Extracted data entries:
━━━━━━━━━━━━━━━━
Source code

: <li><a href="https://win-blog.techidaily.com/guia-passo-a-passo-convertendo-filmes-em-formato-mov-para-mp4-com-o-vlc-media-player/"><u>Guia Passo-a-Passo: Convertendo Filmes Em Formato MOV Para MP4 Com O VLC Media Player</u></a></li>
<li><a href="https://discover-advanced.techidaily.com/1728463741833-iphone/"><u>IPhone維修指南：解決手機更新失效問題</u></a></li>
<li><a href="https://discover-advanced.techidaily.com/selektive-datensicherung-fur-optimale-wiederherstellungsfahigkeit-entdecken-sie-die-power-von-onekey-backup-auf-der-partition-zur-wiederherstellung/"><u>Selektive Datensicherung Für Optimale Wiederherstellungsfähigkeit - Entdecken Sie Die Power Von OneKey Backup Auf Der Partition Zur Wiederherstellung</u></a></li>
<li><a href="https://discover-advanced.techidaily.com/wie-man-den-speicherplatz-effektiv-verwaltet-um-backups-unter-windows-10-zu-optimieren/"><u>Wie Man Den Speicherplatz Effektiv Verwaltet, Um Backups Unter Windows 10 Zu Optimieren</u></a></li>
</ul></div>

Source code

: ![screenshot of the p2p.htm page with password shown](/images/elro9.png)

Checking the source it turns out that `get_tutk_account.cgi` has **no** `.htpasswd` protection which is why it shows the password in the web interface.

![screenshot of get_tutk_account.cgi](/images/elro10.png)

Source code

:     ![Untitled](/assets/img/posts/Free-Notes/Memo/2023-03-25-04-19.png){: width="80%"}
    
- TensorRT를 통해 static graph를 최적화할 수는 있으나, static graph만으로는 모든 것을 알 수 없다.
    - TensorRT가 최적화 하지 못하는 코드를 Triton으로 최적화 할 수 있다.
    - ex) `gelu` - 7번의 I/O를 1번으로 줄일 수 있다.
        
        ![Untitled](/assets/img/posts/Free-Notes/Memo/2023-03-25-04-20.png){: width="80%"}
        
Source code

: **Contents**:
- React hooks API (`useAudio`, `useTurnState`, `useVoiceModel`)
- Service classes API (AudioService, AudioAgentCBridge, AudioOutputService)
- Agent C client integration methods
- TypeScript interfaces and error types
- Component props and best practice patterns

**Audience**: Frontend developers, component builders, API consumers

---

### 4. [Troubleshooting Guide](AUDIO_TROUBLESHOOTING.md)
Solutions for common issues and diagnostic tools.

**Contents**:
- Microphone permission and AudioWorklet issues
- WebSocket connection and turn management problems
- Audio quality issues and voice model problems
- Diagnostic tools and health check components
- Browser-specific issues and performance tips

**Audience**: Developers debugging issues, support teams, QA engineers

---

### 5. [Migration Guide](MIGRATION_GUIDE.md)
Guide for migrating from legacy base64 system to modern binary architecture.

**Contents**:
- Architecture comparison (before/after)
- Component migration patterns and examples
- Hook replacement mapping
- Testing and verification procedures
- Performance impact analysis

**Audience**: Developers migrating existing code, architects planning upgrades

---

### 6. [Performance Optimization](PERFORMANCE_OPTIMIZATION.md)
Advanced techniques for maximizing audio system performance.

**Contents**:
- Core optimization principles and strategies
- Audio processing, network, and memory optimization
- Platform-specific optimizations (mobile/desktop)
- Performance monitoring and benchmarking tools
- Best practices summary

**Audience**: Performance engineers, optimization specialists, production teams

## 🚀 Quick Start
━━━━━━━━━━━━━━━━
All of the entries above need to be output again exactly.

Source code

: <li><a href="https://win-blog.techidaily.com/guia-passo-a-passo-convertendo-filmes-em-formato-mov-para-mp4-com-o-vlc-media-player/"><u>Guia Passo-a-Passo: Convertendo Filmes Em Formato MOV Para MP4 Com O VLC Media Player</u></a></li>
<li><a href="https://discover-advanced.techidaily.com/1728463741833-iphone/"><u>IPhone維修指南：解決手機更新失效問題</u></a></li>
<li><a href="https://discover-advanced.techidaily.com/selektive-datensicherung-fur-optimale-wiederherstellungsfahigkeit-entdecken-sie-die-power-von-onekey-backup-auf-der-partition-zur-wiederherstellung/"><u>Selektive Datensicherung Für Optimale Wiederherstellungsfähigkeit - Entdecken Sie Die Power Von OneKey Backup Auf Der Partition Zur Wiederherstellung</u></a></li>
<li><a href="https://discover-advanced.techidaily.com/wie-man-den-speicherplatz-effektiv-verwaltet-um-backups-unter-windows-10-zu-optimieren/"><u>Wie Man Den Speicherplatz Effektiv Verwaltet, Um Backups Unter Windows 10 Zu Optimieren</u></a></li>
</ul></div>

Source code

: ![screenshot of the p2p.htm page with password shown](/images/elro9.png)

Checking the source it turns out that `get_tutk_account.cgi` has **no** `.htpasswd` protection which is why it shows the password in the web interface.

![screenshot of get_tutk_account.cgi](/images/elro10.png)

Source code

:     ![Untitled](/assets/img/posts/Free-Notes/Memo/2023-03-25-04-19.png){: width="80%"}
    
- TensorRT를 통해 static graph를 최적화할 수는 있으나, static graph만으로는 모든 것을 알 수 없다.
    - TensorRT가 최적화 하지 못하는 코드를 Triton으로 최적화 할 수 있다.
    - ex) `gelu` - 7번의 I/O를 1번으로 줄일 수 있다.
        
        ![Untitled](/assets/img/posts/Free-Notes/Memo/2023-03-25-04-20.png){: width="80%"}
        
Source code

: **Contents**:
- React hooks API (`useAudio`, `useTurnState`, `useVoiceModel`)
- Service classes API (AudioService, AudioAgentCBridge, AudioOutputService)
- Agent C client integration methods
- TypeScript interfaces and error types
- Component props and best practice patterns

**Audience**: Frontend developers, component builders, API consumers

---

### 4. [Troubleshooting Guide](AUDIO_TROUBLESHOOTING.md)
Solutions for common issues and diagnostic tools.

**Contents**:
- Microphone permission and AudioWorklet issues
- WebSocket connection and turn management problems
- Audio quality issues and voice model problems
- Diagnostic tools and health check components
- Browser-specific issues and performance tips

**Audience**: Developers debugging issues, support teams, QA engineers

---

### 5. [Migration Guide](MIGRATION_GUIDE.md)
Guide for migrating from legacy base64 system to modern binary architecture.

**Contents**:
- Architecture comparison (before/after)
- Component migration patterns and examples
- Hook replacement mapping
- Testing and verification procedures
- Performance impact analysis

**Audience**: Developers migrating existing code, architects planning upgrades

---

### 6. [Performance Optimization](PERFORMANCE_OPTIMIZATION.md)
Advanced techniques for maximizing audio system performance.

**Contents**:
- Core optimization principles and strategies
- Audio processing, network, and memory optimization
- Platform-specific optimizations (mobile/desktop)
- Performance monitoring and benchmarking tools
- Best practices summary

**Audience**: Performance engineers, optimization specialists, production teams

## 🚀 Quick Start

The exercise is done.